Provided material:
--- START ---
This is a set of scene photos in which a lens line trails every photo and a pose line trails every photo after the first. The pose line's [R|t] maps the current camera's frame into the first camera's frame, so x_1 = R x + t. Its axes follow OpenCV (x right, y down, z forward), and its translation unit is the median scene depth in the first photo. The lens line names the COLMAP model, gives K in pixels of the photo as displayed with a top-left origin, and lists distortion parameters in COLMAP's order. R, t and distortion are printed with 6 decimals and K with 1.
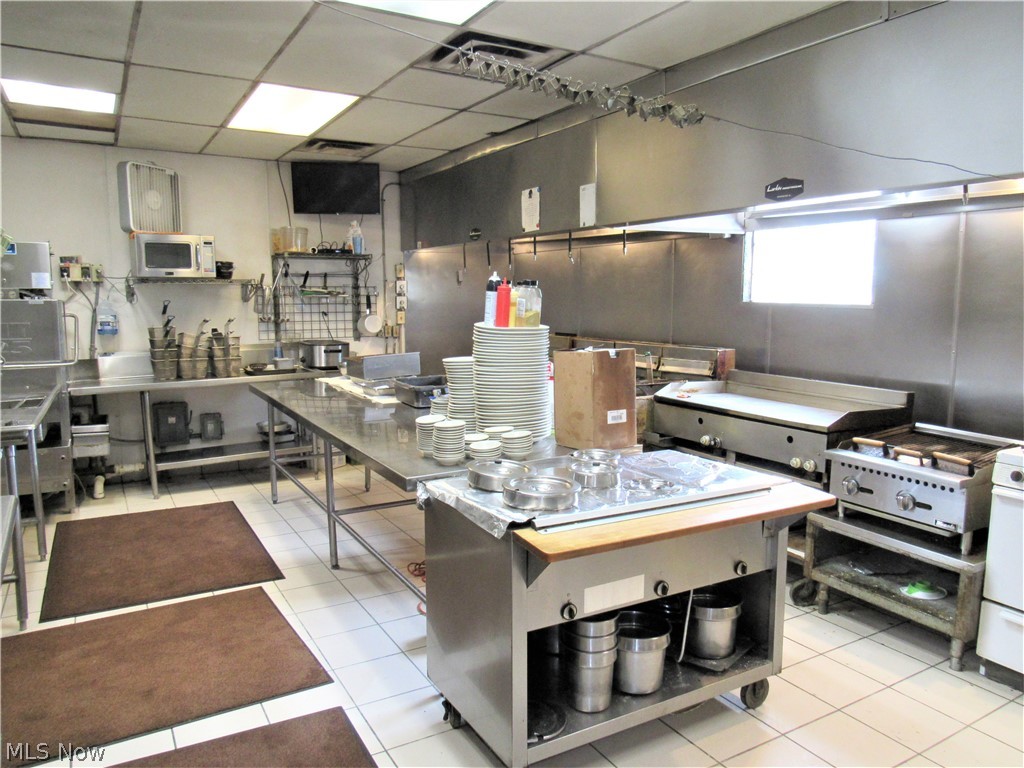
lens RADIAL K [[723.9, 0, 513.8], [0, 723.9, 424.5], [0, 0, 1]] dist [-0.003075, 0.003768]
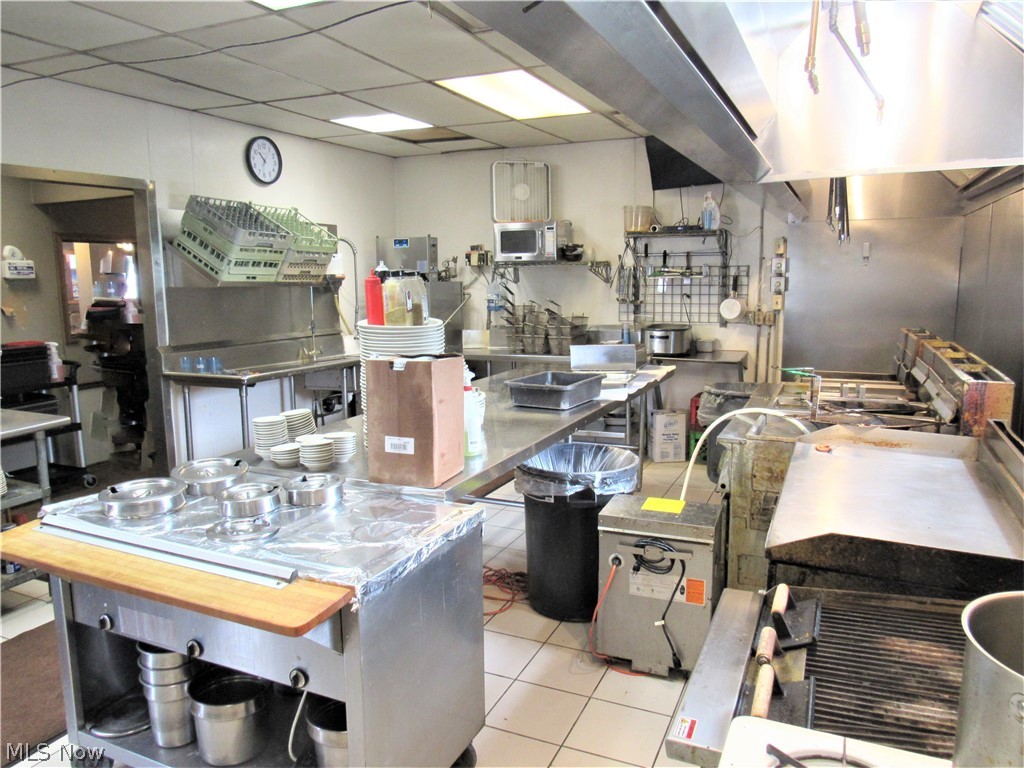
lens RADIAL K [[742.8, 0, 512.0], [0, 742.8, 384.0], [0, 0, 1]] dist [-0.024310, 0.013316]
pose [[0.583082, 0.115384, -0.804178, 0.396835], [-0.131251, 0.990238, 0.046915, -0.060552], [0.801741, 0.078193, 0.592534, 0.289585]]
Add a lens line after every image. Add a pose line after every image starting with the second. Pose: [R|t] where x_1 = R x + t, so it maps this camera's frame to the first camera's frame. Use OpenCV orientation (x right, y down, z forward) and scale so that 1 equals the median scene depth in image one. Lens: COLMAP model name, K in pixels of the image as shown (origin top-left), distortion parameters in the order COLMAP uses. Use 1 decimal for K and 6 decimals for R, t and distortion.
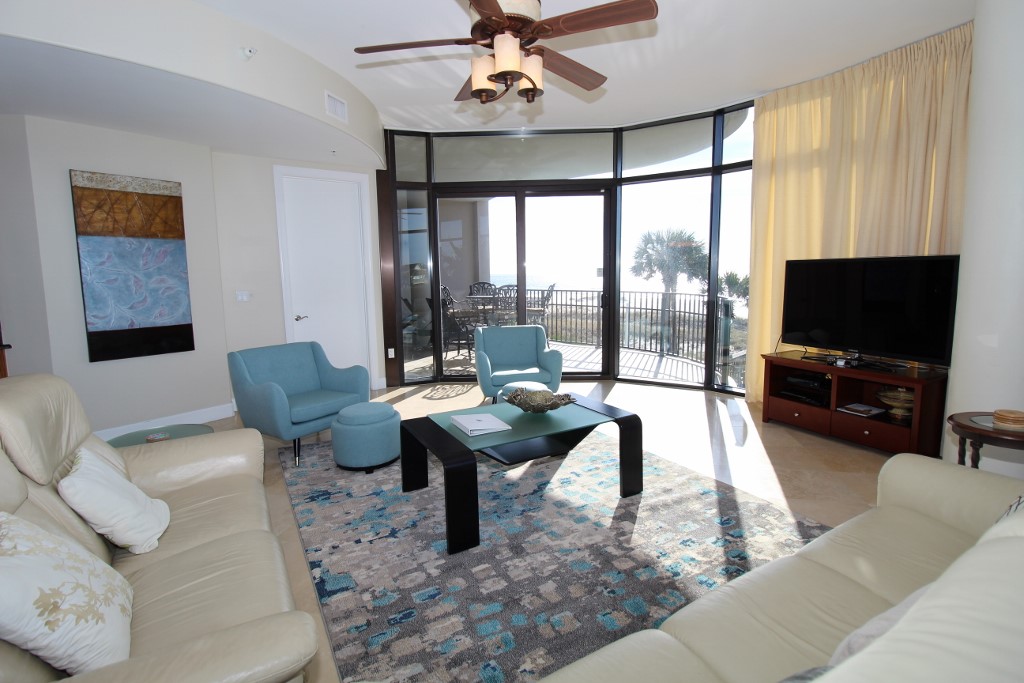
--- END ---
Assigned task: Rewrite all of the rows above, substituting "coordinate system" for every occurrence of "frame" and leaving everything else as it is. Omit the pictures from your answer.

Result of the exercise:
This is a set of scene photos in which a lens line trails every photo and a pose line trails every photo after the first. The pose line's [R|t] maps the current camera's coordinate system into the first camera's coordinate system, so x_1 = R x + t. Its axes follow OpenCV (x right, y down, z forward), and its translation unit is the median scene depth in the first photo. The lens line names the COLMAP model, gives K in pixels of the photo as displayed with a top-left origin, and lists distortion parameters in COLMAP's order. R, t and distortion are printed with 6 decimals and K with 1.
lens RADIAL K [[723.9, 0, 513.8], [0, 723.9, 424.5], [0, 0, 1]] dist [-0.003075, 0.003768]
lens RADIAL K [[742.8, 0, 512.0], [0, 742.8, 384.0], [0, 0, 1]] dist [-0.024310, 0.013316]
pose [[0.583082, 0.115384, -0.804178, 0.396835], [-0.131251, 0.990238, 0.046915, -0.060552], [0.801741, 0.078193, 0.592534, 0.289585]]
Add a lens line after every image. Add a pose line after every image starting with the second. Pose: [R|t] where x_1 = R x + t, so it maps this camera's coordinate system to the first camera's coordinate system. Use OpenCV orientation (x right, y down, z forward) and scale so that 1 equals the median scene depth in image one. Lens: COLMAP model name, K in pixels of the image as shown (origin top-left), distortion parameters in the order COLMAP uses. Use 1 decimal for K and 6 decimals for R, t and distortion.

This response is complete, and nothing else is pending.